Houston's high is forecast to reach 97 degrees Fahrenheit (36 degrees Celsius) Thursday, 7 degrees above normal, and 100 on Friday, according to AccuWeather.com.
The high in Dallas is forecast to hit 102 Thursday and Friday, 10 degrees above normal, before a cool front reaches the state over the weekend.
Warren Lasher, ERCOT's director of system planning, said the agency expected to have adequate generation resources through the week to avoid the need for any emergency action to curtail power use.
Real-time power prices in the state indicated ample power supplies Wednesday as prices only briefly rose to the $50-$90 range per megawatt-hour while next-day power prices traded in the $60s per MWh.
The state's all-time peak use of 68,379 MW was set in August 2011.
After ERCOT warned that rolling outages could occur this summer given the state's limited amount of surplus generation, several idled power plants were returned to service to bolster supply.
The state's shrinking reserve margin has led regulators to implement a number of wholesale market changes, including raising the price cap for power during times of scarcity, to encourage construction of new power plants to keep pace with growing power demand.
On Thursday, Dallas-based Panda Power Funds broke ground on a new 758-MW, natural gas-fired power plant near Temple, Texas.
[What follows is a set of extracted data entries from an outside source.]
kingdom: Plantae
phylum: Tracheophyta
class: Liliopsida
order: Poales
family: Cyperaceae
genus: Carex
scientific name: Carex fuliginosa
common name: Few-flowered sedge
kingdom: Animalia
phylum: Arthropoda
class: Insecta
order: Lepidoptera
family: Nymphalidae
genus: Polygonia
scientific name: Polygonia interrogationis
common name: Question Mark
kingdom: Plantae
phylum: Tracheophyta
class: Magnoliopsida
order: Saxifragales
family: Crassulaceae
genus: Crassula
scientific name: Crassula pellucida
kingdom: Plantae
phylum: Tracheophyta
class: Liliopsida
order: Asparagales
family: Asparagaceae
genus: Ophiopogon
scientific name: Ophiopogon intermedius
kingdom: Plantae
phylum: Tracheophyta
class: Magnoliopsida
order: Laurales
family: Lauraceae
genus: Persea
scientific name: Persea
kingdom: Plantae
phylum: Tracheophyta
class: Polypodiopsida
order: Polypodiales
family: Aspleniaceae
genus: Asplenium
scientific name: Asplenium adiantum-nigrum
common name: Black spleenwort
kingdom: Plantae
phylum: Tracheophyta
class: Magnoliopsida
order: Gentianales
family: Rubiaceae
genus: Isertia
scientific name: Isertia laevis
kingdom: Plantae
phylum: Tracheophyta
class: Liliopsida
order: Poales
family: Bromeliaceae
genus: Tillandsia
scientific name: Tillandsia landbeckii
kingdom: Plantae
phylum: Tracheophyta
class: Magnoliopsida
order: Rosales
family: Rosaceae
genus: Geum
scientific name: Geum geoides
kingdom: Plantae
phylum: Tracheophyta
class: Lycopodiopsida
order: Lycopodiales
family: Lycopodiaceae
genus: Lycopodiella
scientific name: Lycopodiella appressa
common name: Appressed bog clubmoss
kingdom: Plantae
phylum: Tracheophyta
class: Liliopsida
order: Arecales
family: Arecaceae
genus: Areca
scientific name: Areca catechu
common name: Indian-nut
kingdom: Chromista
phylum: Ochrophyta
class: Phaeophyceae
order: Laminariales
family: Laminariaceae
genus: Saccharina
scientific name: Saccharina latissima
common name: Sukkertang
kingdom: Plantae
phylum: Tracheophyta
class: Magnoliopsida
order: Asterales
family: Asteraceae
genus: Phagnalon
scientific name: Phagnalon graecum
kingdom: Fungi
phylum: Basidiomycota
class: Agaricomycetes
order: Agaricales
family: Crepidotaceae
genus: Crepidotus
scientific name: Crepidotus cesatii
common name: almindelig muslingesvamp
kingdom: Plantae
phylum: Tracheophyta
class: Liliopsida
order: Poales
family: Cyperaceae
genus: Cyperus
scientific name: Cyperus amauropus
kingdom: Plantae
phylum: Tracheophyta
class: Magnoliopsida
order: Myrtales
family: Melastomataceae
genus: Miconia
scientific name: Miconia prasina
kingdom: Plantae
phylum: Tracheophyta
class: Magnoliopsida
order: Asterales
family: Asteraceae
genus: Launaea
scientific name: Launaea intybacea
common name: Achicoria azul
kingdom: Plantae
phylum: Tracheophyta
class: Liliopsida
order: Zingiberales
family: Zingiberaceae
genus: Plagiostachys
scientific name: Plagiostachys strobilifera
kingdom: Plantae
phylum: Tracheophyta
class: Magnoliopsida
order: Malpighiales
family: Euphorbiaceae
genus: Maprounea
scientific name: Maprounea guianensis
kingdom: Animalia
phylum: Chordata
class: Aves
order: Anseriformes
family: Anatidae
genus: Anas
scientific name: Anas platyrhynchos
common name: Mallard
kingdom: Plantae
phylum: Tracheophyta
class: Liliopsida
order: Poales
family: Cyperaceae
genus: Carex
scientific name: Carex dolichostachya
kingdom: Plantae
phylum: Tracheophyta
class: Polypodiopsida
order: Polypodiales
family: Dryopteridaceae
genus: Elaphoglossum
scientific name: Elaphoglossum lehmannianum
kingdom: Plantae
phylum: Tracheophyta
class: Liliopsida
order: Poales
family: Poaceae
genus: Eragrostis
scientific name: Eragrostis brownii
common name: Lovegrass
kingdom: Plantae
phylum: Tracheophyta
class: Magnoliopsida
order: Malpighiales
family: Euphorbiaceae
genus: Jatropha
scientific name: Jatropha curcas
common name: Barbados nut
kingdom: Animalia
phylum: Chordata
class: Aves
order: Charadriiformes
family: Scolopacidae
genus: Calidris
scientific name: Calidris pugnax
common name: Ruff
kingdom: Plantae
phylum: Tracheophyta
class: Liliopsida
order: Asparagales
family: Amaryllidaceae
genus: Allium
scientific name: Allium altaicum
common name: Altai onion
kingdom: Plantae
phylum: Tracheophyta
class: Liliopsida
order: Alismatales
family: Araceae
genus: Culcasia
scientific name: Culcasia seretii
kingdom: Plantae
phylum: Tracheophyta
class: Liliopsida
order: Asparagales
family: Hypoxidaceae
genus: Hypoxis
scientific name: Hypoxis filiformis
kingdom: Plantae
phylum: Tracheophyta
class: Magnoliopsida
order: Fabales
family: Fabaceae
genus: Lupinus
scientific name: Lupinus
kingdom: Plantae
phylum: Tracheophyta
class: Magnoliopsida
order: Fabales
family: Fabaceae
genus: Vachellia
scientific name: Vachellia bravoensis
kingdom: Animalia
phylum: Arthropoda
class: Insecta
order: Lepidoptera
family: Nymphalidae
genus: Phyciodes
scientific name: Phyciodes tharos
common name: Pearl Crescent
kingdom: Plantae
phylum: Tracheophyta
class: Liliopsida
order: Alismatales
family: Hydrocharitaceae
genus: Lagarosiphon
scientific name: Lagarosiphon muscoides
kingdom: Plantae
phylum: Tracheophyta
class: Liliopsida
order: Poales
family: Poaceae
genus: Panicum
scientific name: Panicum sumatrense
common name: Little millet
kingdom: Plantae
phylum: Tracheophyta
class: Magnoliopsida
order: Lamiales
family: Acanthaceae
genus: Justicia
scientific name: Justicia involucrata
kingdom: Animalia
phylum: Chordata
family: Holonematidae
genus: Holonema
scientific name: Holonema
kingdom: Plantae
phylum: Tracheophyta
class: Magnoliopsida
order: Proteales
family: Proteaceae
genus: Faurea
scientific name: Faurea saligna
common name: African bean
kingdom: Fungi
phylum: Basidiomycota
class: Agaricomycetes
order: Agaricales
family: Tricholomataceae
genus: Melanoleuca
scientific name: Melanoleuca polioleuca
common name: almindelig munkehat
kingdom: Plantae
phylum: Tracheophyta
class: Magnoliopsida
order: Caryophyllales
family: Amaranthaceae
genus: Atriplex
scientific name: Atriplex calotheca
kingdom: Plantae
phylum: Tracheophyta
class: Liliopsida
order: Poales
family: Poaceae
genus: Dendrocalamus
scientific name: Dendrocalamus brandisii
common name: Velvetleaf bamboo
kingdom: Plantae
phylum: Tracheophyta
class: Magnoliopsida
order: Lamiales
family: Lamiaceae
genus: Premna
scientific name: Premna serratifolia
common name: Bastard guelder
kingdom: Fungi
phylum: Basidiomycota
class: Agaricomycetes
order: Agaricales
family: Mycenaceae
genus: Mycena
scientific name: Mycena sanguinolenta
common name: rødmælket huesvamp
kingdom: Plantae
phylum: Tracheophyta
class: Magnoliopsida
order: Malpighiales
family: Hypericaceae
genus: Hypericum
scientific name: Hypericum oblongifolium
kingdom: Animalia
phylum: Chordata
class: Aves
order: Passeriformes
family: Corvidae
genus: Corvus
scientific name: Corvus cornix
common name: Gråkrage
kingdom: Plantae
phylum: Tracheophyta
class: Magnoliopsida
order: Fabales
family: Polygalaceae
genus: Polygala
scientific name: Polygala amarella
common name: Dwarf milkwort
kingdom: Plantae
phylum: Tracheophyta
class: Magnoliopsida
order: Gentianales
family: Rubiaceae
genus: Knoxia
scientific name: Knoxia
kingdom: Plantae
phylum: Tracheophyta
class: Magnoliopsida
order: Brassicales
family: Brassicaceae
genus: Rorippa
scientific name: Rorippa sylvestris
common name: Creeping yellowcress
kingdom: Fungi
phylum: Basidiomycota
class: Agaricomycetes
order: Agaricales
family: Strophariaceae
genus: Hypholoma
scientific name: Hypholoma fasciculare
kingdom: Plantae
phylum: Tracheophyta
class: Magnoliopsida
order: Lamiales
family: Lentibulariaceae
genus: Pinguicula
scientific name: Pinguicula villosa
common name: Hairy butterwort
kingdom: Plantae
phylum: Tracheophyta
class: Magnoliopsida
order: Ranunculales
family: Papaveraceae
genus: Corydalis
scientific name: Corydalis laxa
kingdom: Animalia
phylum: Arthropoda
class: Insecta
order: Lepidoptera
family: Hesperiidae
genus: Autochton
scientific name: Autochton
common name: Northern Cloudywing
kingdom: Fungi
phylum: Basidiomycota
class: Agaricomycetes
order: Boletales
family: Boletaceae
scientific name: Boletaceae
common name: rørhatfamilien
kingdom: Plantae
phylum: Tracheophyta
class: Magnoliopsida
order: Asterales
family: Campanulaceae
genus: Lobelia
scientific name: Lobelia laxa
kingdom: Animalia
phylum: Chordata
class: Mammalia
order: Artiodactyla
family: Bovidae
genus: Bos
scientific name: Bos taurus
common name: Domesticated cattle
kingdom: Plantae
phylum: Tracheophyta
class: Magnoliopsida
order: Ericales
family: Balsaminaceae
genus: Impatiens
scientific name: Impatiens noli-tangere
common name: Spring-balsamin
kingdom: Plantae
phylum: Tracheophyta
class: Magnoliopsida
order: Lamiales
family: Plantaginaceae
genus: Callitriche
The plant was initially proposed in 2007 but was delayed by the national recession, low power prices and tight financial markets. The plant is expected to be operational in 2014 when ERCOT has projected a reserve margin below 10 percent.
"Today we break ground for Texas - to provide our state with the power it needs for future growth and economic vitality," said Todd Carter, Panda president, in a statement.
For the winter season, ERCOT's preliminary forecast, issued Tuesday, projects higher demand of 58,100 MW due to stronger El Nino conditions that typically lead to colder-than-normal weather in Texas.
So far this year, Texas has exceeded monthly power-use records in May, June, July and September.
One megawatt is enough to serve about 200 Texas homes during hot weather when air conditioners run for extended periods.
Power producers in Texas include Luminant, a unit of privately held Energy Future Holdings, NRG Energy , Calpine Corp, NextEra Energy and Exelon Corp.